The infant plaintiff, Bryce Patrick, age eight, was struck by a motor vehicle while crossing the street at an intersection located a block away from a public elementary school. An unidentified motorist stopped to allow the child to cross when another motor vehicle passed the stopped car and struck the child.

The plaintiff’s guardian filed suit against the City of Elizabeth and claimed that the traffic signs were not adequate to warn motorists of the presence of children. There was a “Watch for Children” sign posted on the street; however, the plaintiff claimed that a school zone required a higher safety standard including additional speed limit and school zone signs.
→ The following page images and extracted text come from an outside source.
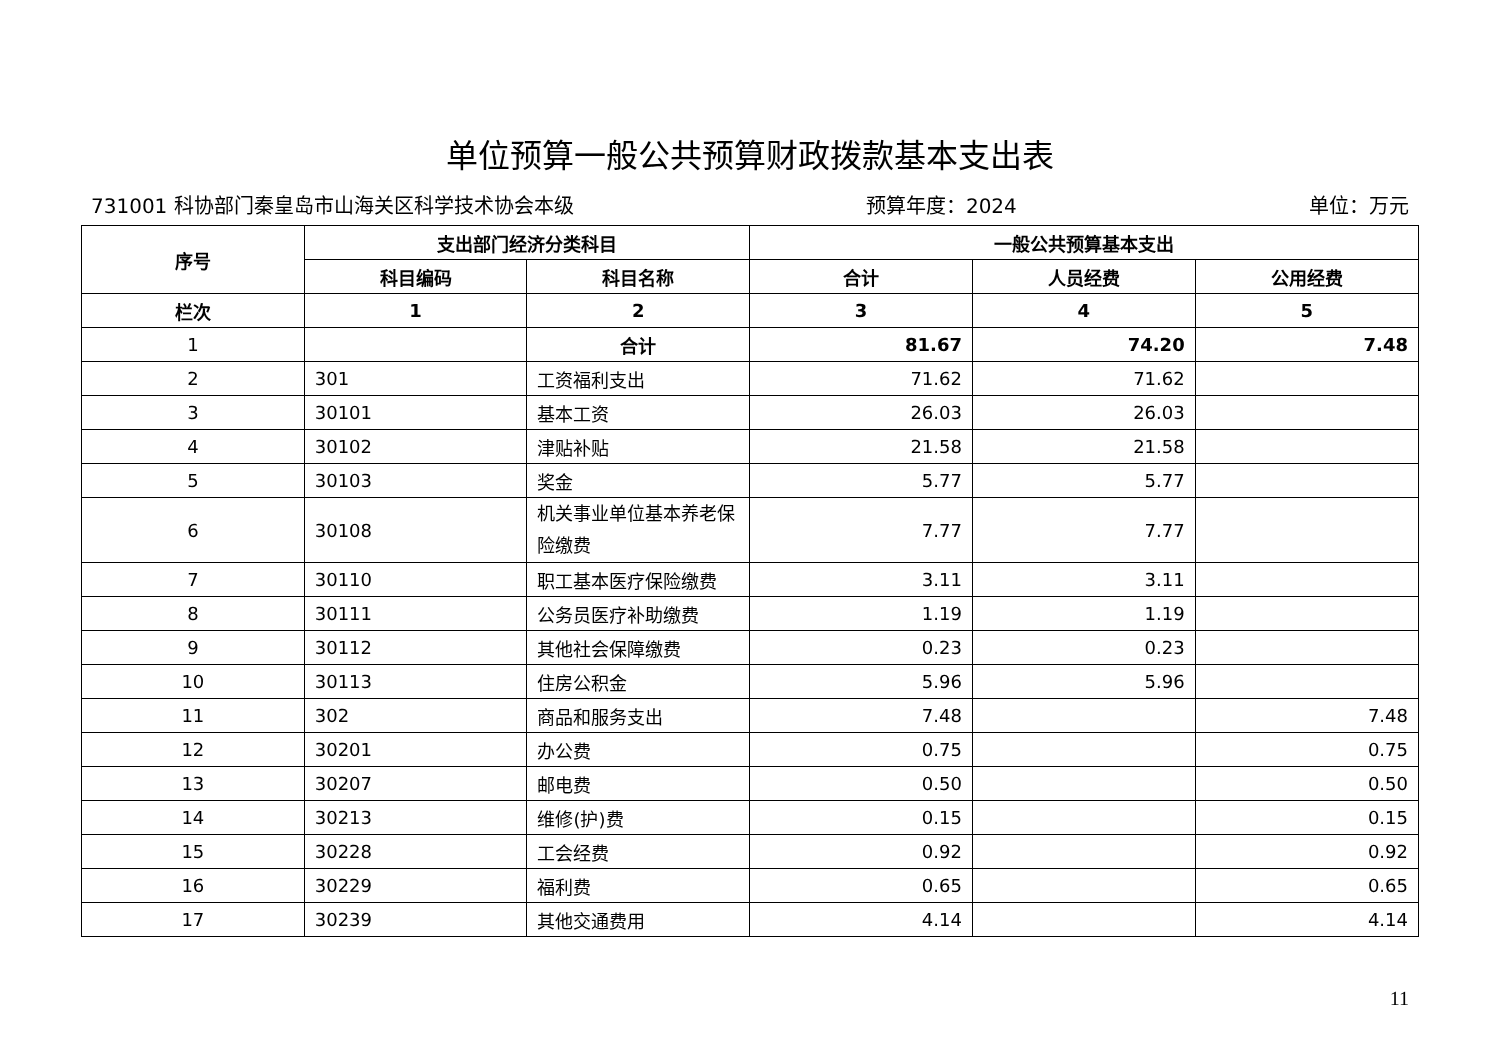单位预算一般公共预算财政拨款基本支出表
731001 科协部门秦皇岛市山海关区科学技术协会本级 预算年度：2024 单位：万元
| 序号 | 支出部门经济分类科目 | | 一般公共预算基本支出 | | |
| --- | --- | --- | --- | --- | --- |
| | 科目编码 | 科目名称 | 合计 | 人员经费 | 公用经费 |
| 栏次 | 1 | 2 | 3 | 4 | 5 |
| 1 | | 合计 | 81.67 | 74.20 | 7.48 |
| 2 | 301 | 工资福利支出 | 71.62 | 71.62 | |
| 3 | 30101 | 基本工资 | 26.03 | 26.03 | |
| 4 | 30102 | 津贴补贴 | 21.58 | 21.58 | |
| 5 | 30103 | 奖金 | 5.77 | 5.77 | |
| 6 | 30108 | 机关事业单位基本养老保险缴费 | 7.77 | 7.77 | |
| 7 | 30110 | 职工基本医疗保险缴费 | 3.11 | 3.11 | |
| 8 | 30111 | 公务员医疗补助缴费 | 1.19 | 1.19 | |
| 9 | 30112 | 其他社会保障缴费 | 0.23 | 0.23 | |
| 10 | 30113 | 住房公积金 | 5.96 | 5.96 | |
| 11 | 302 | 商品和服务支出 | 7.48 | | 7.48 |
| 12 | 30201 | 办公费 | 0.75 | | 0.75 |
| 13 | 30207 | 邮电费 | 0.50 | | 0.50 |
| 14 | 30213 | 维修(护)费 | 0.15 | | 0.15 |
| 15 | 30228 | 工会经费 | 0.92 | | 0.92 |
| 16 | 30229 | 福利费 | 0.65 | | 0.65 |
| 17 | 30239 | 其他交通费用 | 4.14 | | 4.14 |
11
The Appellate Division noted that the Tort Claims Act does not define the term “ordinary”; however, there is nothing “to denote signs in a school zone as anything but ‘ordinary.’” Accordingly, the City of Elizabeth is immunized from liability for the placement of signs in a school zone.

In addition, the placement of signs requires the exercise of “discretion.” Thus, the City is also immune from liability “for injury caused by an exercise of judgment or discretion vested in the entity.” N.J.S.A. 59:2-3.